◆ What needs to be done
Write what comes next in the essay about Oxford's religious movements, starting after its final sentence.

◆ Selected excerpt
--------------------------------

Oxford has been the origin of no fewer than four religious movements that have made an impact on history. It is unlikely that even residents of the City could name them, so I shall attempt to remedy the gaps in readers' knowledge whether or not they want their gaps filled in. One of the first things my philosophy tutor, the celebrated John Simopoulos, said to me on arrival in this fair City was:
“You can't walk ten yards in this town without tripping over a fucking God-box.”
He was right. There were more religious buildings in the City than public houses, though most of them served no purpose, and they were more conspicuous than the public houses, too. That was because of the history of the University, which of course originated as a place to train the clergy. If you discuss the matter with a member of the University of Paris, you will be given to understand that Oxford was founded by refugee clergymen from Paris who were fugitives from justice, namely charges of rape. Curiously, I never came across this story in Oxford. Nowadays some of the more central religious buildings have been converted into college libraries. Some are occasional concert halls. One or two are night shelters for the homeless. They rarely seem to get demolished, though.
Let us take the four Oxford religious movements in chronological order. I suggest that this also reflects their order of historical importance.

--------------------------------

◆ Extracted records
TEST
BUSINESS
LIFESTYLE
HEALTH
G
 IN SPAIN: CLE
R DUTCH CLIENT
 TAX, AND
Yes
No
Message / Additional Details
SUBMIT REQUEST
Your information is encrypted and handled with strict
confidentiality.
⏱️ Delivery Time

--------------------------------

◆ Response area
The Lollards. John Wyclif (1330-1384) was an Oxford cleric who became Doctor of Divinity in 1372 at a time when there were two Popes. This was during the period of the Hundred Years' War, during which the Avignon papacy was trying to enforce its jurisdiction over the Church in England, but which was thought to be under the control of the King of France. So Wyclif's view that the Pope could have no special authority in England agreed with Edward III's view. Wyclif's idea that the Church should not continue to own vast properties, but that they should be turned over to their original landlords, appealed very much to those who would have benefited. He argued that the Bible should be made available to the ordinary people in their native language. He even argued against transubstantiation, the doctrine that the consecrated bread turns literally into the body of Christ. Wyclif got away with most of this because he was protected by John of Gaunt, the most powerful man in the land. But there was no mileage in the purely doctrinal, as opposed to his other more politically convenient views, and he was blamed for supporting the Peasants' Revolt of 1381 even though he did not. He was expelled from Oxford in that year, and died of a stroke in 1384. Even the least religious of my readers will have noticed that Wyclif's views represent a kind of proto-Anglicanism.
Wyclif's ideas were taken up by travelling mendicant preachers, known as Lollards, who were considered seditious. Henry IV, who had usurped the Crown in 1399, was anxious to secure the acquiescence of the Church in his irregular change of régime. So he passed the Statute De Heretico Comburendo “On the Burning of Heretics” and persecuted these Lollards. The movement went underground, but there is every reason to suppose that the English Reformation under Henry VIII and Elizabeth owes some of its special character to their clandestinely transmitted ideas.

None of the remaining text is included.